Paula flipped another page of her notepad, her bracelets rattling.

“The Friel investigation. Lawrence Friel was in the business of transporting illegal drugs. He didn’t buy, didn’t sell, just got the stuff from one place to the next He used his computer to plug into the computerized schedules of trucking companies originating out of Houston and going all over the country. His men would load the drugs into specially-made magnetic boxes which they would then piggyback somewhere on the truck’s chassis. From that point on people never touched the stuff again. His men followed these vehicles in another car, and when the product reached its destination they contacted the receiving party and watched while they picked it up at a truck stop or warehouse or trucking yard. Then Friel’s men picked up the pay.

“Again, the operation developed quickly, almost as if Dean and Tisler were using a blueprint of the operation. Two sources, no informants. Again, neither source had to testify because our boys came up with a bumper crop of corroborating information making it unnecessary.”

She looked at Graver as she flipped another sheet of her legal pad. He could tell by her expression that she was wondering if he was getting the drift of where she was taking this. She needn’t have worried. He was following it all too well.
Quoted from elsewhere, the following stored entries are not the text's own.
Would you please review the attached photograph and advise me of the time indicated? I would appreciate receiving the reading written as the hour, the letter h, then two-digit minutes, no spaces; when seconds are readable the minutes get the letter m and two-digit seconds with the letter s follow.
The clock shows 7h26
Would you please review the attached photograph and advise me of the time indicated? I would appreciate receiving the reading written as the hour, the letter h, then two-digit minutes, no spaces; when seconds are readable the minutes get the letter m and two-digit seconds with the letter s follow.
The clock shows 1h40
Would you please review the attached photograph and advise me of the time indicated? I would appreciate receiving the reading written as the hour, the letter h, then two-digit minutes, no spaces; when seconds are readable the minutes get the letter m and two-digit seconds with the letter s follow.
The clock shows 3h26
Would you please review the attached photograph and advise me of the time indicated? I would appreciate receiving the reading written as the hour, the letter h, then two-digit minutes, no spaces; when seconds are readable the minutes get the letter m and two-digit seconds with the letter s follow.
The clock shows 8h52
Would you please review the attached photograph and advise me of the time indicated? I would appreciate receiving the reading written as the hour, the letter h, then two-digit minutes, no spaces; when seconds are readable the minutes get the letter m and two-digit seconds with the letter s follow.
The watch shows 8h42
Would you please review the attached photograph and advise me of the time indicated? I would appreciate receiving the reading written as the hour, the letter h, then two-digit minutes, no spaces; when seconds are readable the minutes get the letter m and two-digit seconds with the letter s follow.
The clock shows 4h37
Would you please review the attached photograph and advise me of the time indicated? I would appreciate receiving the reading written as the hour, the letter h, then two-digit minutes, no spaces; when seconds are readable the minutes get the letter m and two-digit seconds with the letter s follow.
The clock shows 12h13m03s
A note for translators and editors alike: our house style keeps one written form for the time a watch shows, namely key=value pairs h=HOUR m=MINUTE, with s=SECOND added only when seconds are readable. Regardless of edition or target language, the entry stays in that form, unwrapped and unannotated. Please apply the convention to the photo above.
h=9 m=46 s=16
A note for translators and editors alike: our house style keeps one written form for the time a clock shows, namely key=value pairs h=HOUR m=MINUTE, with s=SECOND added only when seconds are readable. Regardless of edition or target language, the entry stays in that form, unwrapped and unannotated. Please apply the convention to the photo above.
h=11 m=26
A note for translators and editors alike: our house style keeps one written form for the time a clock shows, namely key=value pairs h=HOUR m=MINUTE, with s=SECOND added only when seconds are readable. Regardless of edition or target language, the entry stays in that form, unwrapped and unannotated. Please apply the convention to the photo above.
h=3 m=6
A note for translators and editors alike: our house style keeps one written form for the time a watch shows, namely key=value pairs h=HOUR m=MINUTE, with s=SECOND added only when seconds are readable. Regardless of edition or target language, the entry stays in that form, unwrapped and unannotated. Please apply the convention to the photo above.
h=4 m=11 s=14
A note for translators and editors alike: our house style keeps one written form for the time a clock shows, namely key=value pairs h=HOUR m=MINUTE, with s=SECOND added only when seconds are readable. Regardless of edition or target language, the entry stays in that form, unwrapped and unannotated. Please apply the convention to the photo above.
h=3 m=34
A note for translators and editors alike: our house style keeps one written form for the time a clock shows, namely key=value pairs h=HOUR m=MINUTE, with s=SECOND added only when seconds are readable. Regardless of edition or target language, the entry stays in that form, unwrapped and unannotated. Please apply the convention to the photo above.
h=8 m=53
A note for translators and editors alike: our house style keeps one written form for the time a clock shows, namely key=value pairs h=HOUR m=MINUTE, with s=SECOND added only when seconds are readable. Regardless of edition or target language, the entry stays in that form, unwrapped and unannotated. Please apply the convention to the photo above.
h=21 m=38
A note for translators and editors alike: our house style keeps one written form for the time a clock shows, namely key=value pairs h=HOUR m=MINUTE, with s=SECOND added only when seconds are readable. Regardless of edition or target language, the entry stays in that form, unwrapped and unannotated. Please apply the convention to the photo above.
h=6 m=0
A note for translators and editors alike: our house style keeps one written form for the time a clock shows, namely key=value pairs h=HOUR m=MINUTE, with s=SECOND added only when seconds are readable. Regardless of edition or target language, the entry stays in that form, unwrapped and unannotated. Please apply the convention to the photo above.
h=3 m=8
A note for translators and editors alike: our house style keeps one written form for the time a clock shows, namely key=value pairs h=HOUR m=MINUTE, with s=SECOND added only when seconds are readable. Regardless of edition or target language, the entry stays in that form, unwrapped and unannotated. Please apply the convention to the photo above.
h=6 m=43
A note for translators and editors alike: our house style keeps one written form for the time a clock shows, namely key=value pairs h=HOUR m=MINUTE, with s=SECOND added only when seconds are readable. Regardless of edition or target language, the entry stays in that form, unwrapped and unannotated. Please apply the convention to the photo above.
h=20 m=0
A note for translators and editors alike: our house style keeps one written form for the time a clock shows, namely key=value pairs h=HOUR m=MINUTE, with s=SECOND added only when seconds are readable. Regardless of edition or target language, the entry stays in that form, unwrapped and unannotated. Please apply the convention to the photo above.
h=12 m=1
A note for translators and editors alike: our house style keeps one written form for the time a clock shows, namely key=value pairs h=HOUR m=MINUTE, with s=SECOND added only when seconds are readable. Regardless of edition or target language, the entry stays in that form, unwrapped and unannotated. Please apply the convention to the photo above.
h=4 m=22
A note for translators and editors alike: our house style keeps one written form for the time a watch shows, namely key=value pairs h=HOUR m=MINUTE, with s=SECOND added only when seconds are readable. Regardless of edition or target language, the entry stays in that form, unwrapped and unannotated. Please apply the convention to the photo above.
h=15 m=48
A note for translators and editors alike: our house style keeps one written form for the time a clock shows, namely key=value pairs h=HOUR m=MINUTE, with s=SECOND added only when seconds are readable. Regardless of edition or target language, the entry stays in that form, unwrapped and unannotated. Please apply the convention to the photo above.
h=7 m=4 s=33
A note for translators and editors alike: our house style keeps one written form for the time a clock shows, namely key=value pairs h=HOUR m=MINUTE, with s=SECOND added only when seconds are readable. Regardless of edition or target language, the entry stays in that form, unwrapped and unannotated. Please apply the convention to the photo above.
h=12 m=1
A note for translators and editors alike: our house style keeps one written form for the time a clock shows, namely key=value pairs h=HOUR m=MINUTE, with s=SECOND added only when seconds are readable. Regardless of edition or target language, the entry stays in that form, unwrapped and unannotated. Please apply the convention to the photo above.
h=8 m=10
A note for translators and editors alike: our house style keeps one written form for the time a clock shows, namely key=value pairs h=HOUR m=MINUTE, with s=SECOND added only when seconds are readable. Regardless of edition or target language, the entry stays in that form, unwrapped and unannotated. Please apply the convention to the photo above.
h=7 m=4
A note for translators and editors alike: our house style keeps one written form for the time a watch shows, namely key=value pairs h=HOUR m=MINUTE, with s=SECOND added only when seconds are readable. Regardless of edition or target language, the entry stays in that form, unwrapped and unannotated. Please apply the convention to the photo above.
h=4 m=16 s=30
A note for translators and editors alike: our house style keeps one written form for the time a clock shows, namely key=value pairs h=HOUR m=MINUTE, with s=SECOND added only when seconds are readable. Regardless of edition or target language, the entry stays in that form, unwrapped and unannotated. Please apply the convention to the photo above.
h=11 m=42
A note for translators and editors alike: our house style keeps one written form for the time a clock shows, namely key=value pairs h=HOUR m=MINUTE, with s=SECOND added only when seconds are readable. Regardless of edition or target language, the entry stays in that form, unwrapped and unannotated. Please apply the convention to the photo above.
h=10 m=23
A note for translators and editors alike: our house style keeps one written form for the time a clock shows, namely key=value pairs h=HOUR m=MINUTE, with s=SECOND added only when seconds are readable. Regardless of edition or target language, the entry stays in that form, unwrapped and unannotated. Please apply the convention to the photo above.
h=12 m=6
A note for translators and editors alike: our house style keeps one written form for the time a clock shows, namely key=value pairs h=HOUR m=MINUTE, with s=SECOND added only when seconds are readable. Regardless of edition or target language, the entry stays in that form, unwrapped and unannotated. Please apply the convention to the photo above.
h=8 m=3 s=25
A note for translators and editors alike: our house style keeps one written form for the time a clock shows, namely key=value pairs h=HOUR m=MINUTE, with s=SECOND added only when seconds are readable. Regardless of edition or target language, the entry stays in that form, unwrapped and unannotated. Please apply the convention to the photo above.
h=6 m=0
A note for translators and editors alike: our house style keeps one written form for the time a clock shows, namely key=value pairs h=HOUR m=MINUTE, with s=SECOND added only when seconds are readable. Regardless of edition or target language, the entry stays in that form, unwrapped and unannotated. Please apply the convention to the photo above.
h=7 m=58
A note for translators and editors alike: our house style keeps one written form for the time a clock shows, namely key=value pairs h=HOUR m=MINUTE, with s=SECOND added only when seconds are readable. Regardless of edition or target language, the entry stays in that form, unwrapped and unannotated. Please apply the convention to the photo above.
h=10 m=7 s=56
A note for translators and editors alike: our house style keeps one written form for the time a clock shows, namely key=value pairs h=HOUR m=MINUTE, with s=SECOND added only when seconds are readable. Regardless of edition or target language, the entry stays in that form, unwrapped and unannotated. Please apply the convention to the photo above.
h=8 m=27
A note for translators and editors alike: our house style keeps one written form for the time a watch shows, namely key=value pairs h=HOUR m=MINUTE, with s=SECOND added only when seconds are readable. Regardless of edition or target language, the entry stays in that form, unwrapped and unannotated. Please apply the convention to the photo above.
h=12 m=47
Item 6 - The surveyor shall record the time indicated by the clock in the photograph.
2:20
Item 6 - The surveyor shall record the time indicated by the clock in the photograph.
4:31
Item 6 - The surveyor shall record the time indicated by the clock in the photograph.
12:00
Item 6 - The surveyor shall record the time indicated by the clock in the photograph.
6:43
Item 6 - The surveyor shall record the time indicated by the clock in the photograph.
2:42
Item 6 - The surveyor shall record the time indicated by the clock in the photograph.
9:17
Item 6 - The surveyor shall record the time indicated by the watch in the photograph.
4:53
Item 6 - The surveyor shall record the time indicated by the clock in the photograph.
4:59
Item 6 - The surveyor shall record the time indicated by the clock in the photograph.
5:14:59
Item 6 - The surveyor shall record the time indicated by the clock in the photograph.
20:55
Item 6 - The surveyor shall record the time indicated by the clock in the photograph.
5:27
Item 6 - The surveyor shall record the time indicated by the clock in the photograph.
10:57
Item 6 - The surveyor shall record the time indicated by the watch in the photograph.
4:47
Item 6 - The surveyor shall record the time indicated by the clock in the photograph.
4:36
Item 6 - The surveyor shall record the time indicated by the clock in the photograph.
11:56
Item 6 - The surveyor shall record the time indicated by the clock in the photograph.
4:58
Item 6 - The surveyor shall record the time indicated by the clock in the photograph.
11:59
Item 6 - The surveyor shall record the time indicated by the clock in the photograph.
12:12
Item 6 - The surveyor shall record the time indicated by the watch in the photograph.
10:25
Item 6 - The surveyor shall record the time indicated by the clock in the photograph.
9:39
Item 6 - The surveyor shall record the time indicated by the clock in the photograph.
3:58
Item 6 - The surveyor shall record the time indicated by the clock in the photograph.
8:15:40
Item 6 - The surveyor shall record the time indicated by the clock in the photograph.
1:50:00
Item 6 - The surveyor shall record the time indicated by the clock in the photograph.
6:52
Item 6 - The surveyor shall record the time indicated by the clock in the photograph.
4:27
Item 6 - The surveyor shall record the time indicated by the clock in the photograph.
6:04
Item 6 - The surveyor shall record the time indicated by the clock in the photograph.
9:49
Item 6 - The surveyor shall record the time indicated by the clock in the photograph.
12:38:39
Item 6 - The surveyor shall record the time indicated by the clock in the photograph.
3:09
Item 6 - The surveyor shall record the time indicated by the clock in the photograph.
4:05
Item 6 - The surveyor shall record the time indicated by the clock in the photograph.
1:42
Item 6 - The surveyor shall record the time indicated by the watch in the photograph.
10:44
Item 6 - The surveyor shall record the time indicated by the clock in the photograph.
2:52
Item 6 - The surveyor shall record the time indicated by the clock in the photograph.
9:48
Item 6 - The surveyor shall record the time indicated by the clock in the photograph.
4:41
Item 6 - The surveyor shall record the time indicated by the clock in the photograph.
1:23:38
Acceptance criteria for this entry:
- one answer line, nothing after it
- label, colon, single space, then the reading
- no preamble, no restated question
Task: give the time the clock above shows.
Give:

“Now this brings us to Tisler’s active Seldon case. So far, one source”-she reached out and tapped the two folders turned crossway to the others on the front of Graver’s desk-”still developing. According to lister’s source, Alan Seldon owns a chemical waste disposal business. Tisler’s source says he has proof that Seldon is buying off EPA inspectors. Seldon is dumping the stuff on ranch land in Starr County in South Texas, way out in the boonies, on the border. According to the source the ranch is owned by a man fronting for a group of drug runners who put up the money for the ranch. The source is telling Tisler he can give him chapter and verse on how all this is happening, but has yet to put names to any of the parties involved, except Seldon’s. But the guy’s super touchy. Very careful.”

“Jesus Christ…” Graver said.

“Wait a second,” Paula interrupted him, tossing her legal pad on the desk. “There’s more, but before you say anything I’ve got to pee, wash my face. I need a drink.” She stood. “I’ll be back in a second,” she said, and walked out of his office.

Chapter 14

Graver got up and stepped to the windows. The sun reflecting on the skyscrapers had burned to a deeper and duller shade of brassy fire and then, as he watched, with one last, laser-like dazzle, it dropped behind the horizon, extinguishing the conflagration inside the millions of square feet of tinted plate glass and transforming them into palisades of lifeless gray.

He looked back at the scattered files on his desk. Paula was laying out a scenario that was alive with implication. He guessed that she did not have to go to the bathroom so much as she had to collect herself. Graver was afraid she was going to be giving him some bad news, and she wasn’t altogether sure how he was going to take it He wasn’t sure either and tried to ignore the warm, wandering nausea beginning to move about in his abdomen.

“What do you think?” Paula asked. She was standing in the doorway, wiping her face and neck with a damp paper towel. She was barefooted, having left her shoes by her chair.

Graver looked at her. “I’m ready to hear the rest of it,” he said, and walked back to his desk and sat down again.

Paula pinched the placket on the front of her dress and fanned it lightly. “Fine,” she said.

She tossed the wadded paper towel into the trash and sat down. She had brushed out her hair, and he noticed a few damp wisps on either side at her temples as she picked up the legal pad again.

“Okay, because all these contributors are sources, new sources, this means there’s a lot of information we don’t have.”